* _WHAT IS REQUIRED_: Over all lines in the data below, count those holding "inputs" and give only the result.

* _INFORMATION SUPPLIED_:
__________________________________________________
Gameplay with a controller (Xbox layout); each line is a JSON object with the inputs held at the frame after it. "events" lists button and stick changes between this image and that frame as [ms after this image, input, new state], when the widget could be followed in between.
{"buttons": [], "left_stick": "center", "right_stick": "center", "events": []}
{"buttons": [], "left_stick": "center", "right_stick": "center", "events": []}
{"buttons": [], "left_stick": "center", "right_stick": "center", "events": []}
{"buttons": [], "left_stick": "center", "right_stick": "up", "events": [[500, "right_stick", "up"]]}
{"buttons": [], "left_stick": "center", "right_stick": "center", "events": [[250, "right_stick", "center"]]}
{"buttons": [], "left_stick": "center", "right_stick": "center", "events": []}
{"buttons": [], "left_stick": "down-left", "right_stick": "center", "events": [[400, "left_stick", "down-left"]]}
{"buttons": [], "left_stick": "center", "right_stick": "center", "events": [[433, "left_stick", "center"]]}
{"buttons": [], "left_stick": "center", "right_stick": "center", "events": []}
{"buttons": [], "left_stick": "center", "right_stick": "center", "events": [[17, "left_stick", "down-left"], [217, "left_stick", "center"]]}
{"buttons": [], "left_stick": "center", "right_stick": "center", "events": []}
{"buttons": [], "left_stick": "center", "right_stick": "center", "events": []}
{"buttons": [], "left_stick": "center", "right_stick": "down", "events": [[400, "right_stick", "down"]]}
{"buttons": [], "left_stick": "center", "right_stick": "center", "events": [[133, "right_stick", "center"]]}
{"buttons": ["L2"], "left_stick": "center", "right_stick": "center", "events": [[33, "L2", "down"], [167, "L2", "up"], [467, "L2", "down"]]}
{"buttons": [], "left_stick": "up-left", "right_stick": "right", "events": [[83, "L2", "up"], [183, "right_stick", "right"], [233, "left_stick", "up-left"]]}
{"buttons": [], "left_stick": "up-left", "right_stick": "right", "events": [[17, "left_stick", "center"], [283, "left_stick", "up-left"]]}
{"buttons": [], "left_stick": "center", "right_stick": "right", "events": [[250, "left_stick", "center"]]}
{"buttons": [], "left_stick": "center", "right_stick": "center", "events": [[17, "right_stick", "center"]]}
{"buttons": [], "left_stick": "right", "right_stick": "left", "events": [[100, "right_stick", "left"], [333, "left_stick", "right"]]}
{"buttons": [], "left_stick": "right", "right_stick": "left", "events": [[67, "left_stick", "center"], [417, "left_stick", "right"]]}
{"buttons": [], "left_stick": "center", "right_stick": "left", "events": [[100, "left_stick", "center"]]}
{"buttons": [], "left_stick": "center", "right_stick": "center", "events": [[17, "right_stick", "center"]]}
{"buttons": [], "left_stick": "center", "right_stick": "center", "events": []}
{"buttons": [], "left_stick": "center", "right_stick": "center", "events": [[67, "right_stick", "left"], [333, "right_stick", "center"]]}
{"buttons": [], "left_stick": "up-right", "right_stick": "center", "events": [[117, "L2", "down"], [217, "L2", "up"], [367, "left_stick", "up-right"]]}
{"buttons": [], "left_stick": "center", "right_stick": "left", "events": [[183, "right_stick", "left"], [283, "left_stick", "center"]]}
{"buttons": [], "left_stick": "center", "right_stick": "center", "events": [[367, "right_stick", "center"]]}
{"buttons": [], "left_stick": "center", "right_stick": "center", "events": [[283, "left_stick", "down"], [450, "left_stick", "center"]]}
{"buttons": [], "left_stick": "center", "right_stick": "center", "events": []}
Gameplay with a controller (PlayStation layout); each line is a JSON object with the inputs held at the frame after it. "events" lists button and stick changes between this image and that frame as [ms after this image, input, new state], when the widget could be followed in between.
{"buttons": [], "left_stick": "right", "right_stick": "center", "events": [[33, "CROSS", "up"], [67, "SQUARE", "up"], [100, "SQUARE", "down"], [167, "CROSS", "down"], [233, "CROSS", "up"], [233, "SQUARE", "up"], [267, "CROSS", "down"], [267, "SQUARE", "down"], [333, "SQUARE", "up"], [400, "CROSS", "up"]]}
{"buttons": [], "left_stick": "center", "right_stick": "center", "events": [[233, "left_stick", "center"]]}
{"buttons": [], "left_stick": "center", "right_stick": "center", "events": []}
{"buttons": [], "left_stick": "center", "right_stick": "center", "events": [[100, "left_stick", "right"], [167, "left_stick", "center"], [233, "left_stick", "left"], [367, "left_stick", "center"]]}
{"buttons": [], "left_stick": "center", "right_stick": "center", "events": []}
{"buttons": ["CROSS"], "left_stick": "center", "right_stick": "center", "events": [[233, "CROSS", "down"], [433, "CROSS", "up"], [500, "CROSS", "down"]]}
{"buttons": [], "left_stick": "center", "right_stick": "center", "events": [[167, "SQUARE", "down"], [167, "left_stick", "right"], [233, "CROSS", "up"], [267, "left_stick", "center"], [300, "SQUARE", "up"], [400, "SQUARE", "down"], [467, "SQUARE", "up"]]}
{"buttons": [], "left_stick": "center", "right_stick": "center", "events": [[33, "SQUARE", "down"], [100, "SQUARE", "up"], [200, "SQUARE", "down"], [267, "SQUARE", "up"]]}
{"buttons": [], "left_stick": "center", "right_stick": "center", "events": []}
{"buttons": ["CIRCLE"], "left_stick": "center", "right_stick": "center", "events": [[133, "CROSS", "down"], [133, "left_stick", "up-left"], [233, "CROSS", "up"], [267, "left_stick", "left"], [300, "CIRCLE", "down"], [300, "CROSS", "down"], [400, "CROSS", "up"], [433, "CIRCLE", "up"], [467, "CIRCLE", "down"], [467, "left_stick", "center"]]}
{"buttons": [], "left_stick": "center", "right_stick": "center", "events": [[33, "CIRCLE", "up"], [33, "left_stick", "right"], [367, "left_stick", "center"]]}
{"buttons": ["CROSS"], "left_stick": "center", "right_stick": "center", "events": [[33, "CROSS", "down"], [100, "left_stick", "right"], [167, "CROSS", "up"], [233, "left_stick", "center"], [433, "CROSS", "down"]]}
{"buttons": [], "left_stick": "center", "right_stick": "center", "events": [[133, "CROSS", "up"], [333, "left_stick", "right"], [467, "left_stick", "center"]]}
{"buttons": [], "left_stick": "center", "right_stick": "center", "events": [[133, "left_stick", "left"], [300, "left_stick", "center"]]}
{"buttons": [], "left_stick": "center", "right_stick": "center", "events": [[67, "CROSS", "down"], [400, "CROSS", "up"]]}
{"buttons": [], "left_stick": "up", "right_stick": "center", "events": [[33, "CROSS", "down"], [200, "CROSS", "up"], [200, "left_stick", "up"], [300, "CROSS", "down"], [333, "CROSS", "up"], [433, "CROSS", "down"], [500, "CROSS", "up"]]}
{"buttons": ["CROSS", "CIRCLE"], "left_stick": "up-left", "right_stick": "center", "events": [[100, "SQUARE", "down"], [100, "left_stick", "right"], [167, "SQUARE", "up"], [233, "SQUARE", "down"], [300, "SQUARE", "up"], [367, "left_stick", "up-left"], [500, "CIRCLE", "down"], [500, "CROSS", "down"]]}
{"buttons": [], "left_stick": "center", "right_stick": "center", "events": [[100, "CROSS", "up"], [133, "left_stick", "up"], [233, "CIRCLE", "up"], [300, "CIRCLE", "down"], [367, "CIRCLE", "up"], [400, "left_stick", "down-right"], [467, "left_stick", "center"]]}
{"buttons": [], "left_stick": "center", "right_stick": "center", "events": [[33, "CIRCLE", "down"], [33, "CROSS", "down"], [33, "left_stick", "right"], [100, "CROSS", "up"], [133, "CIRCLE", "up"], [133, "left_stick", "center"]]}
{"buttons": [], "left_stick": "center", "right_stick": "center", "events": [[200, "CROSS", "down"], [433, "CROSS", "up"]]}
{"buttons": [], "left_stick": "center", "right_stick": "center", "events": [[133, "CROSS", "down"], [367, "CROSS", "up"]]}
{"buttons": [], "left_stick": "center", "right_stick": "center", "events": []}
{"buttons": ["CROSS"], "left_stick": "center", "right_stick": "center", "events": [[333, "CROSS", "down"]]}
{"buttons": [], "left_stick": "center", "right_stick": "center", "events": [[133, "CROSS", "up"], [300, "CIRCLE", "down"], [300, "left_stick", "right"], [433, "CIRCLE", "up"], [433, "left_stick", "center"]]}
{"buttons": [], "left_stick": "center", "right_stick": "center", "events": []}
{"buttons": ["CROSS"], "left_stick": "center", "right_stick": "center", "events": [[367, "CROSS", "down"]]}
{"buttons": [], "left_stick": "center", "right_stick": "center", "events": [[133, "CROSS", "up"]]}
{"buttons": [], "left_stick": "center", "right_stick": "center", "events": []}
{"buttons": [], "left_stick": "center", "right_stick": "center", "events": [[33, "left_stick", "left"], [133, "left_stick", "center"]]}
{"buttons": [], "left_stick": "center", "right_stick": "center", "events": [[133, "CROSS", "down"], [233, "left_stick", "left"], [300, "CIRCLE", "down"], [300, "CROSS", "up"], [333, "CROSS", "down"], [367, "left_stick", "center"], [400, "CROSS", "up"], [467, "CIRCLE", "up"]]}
__________________________________________________
* _YOUR RESPONSE_: 2